▸ **Problem to work on**:
Write out each record below exactly as it appears, with no pictures.

▸ **Supplied entries**:
==================================================

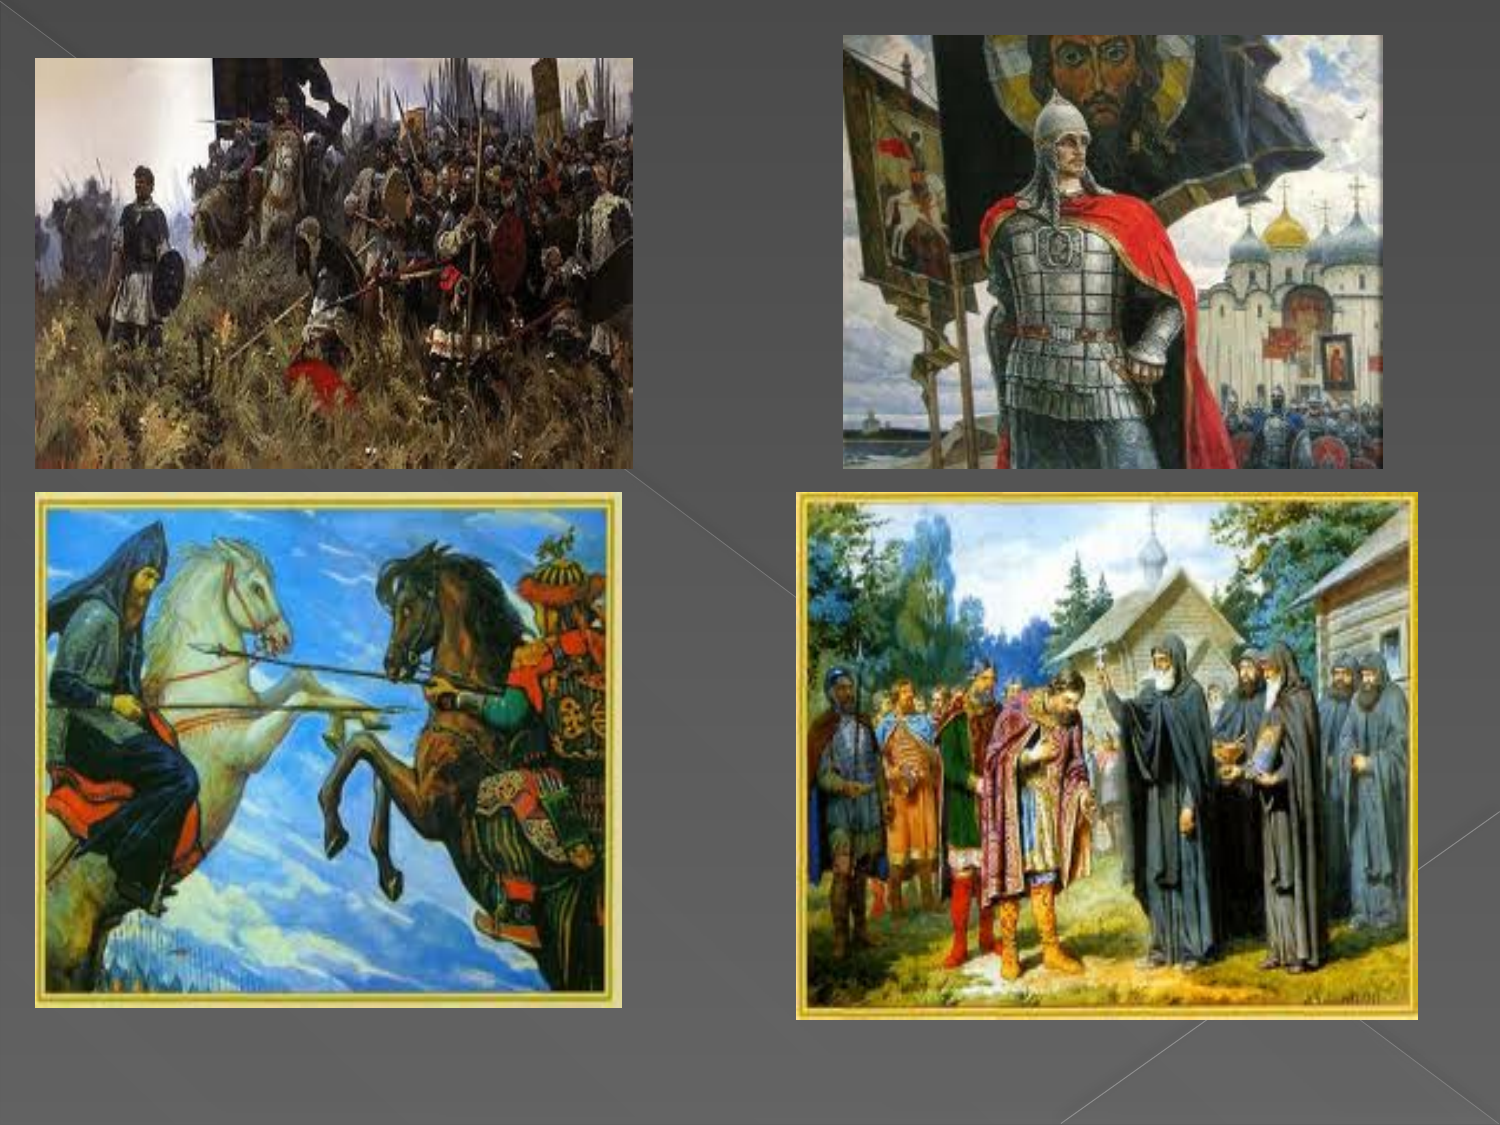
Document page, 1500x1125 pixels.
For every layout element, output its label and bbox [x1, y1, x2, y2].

picture [843, 34, 1383, 469]
picture [796, 491, 1419, 1020]
picture [34, 491, 622, 1008]
picture [34, 58, 633, 469]
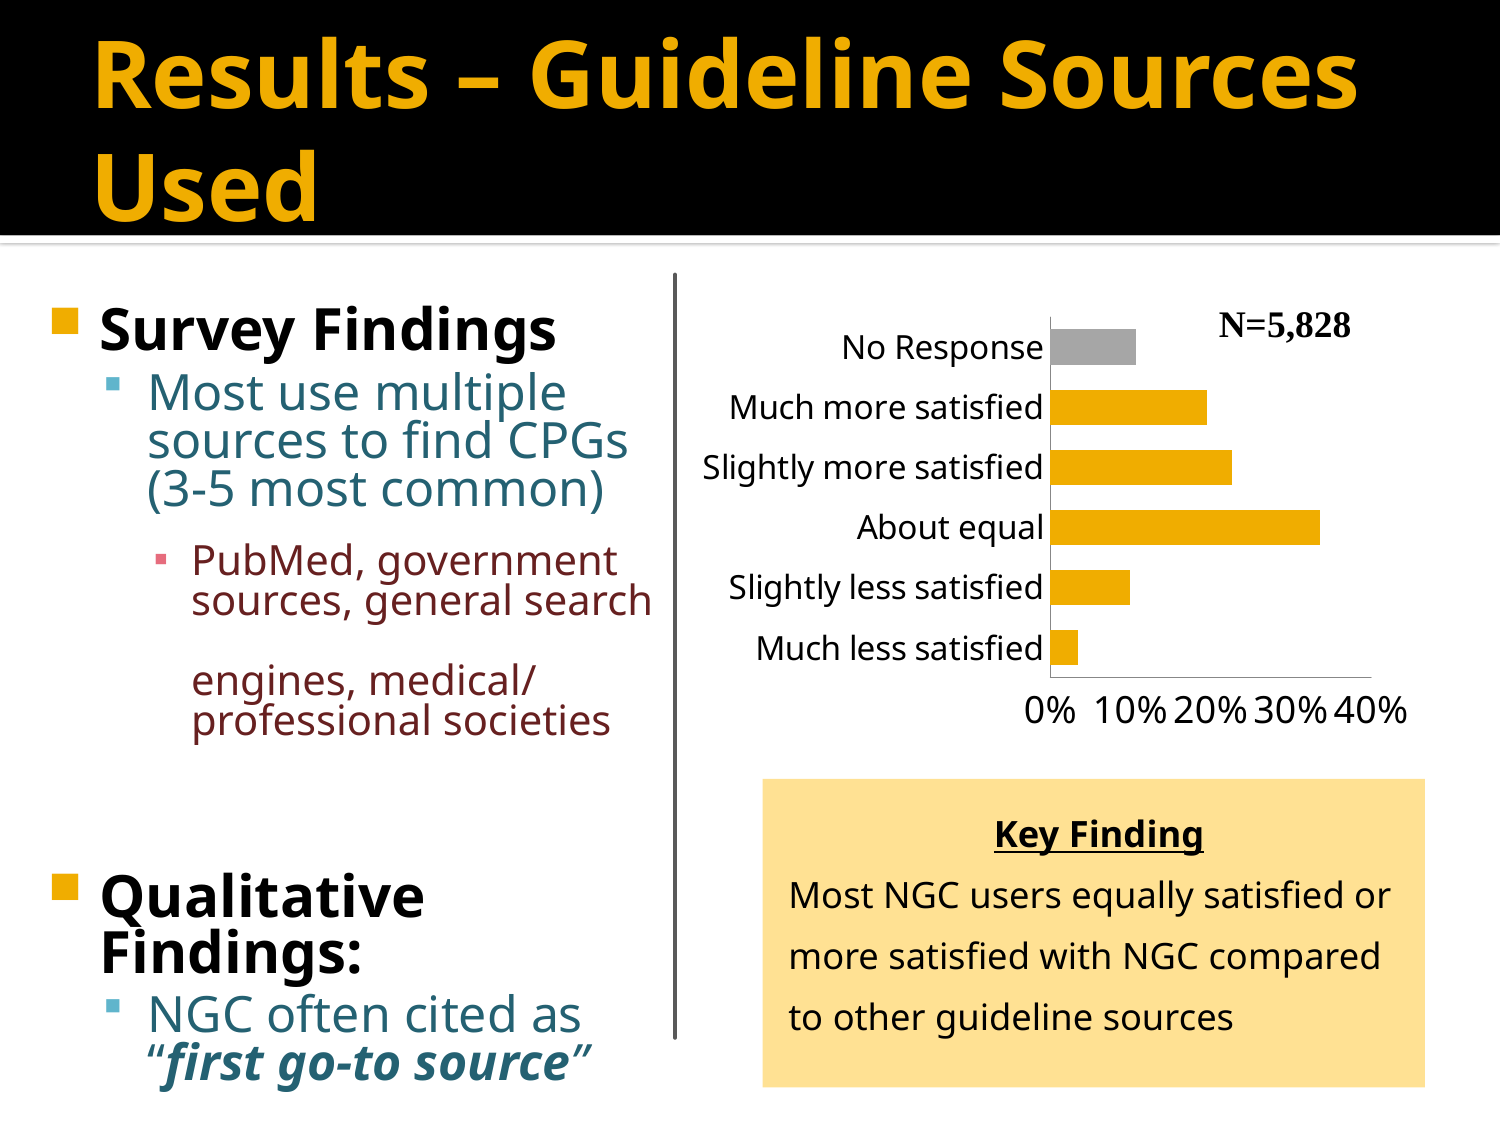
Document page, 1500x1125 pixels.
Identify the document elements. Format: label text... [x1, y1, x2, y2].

chart [699, 274, 1450, 788]
list Survey Findings Most use multiple sources to find CPGs (3-5 most common) PubMed, government sources, general search engines, medical/ professional societies Qualitative Findings: NGC often cited as “first go-to source” [12, 291, 675, 1050]
list Key Finding Most NGC users equally satisfied or more satisfied with NGC compared to other guideline sources [762, 796, 1425, 1088]
title Results – Guideline Sources Used [75, 24, 1425, 231]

==================================================

▸ **Response to the exercise**:
Document page, 1500x1125 pixels.
For every layout element, output its label and bbox [x1, y1, x2, y2].

picture [843, 34, 1383, 469]
picture [796, 491, 1419, 1020]
picture [34, 491, 622, 1008]
picture [34, 58, 633, 469]
Document page, 1500x1125 pixels.
Identify the document elements. Format: label text... [x1, y1, x2, y2].

chart [699, 274, 1450, 788]
list Survey Findings Most use multiple sources to find CPGs (3-5 most common) PubMed, government sources, general search engines, medical/ professional societies Qualitative Findings: NGC often cited as “first go-to source” [12, 291, 675, 1050]
list Key Finding Most NGC users equally satisfied or more satisfied with NGC compared to other guideline sources [762, 796, 1425, 1088]
title Results – Guideline Sources Used [75, 24, 1425, 231]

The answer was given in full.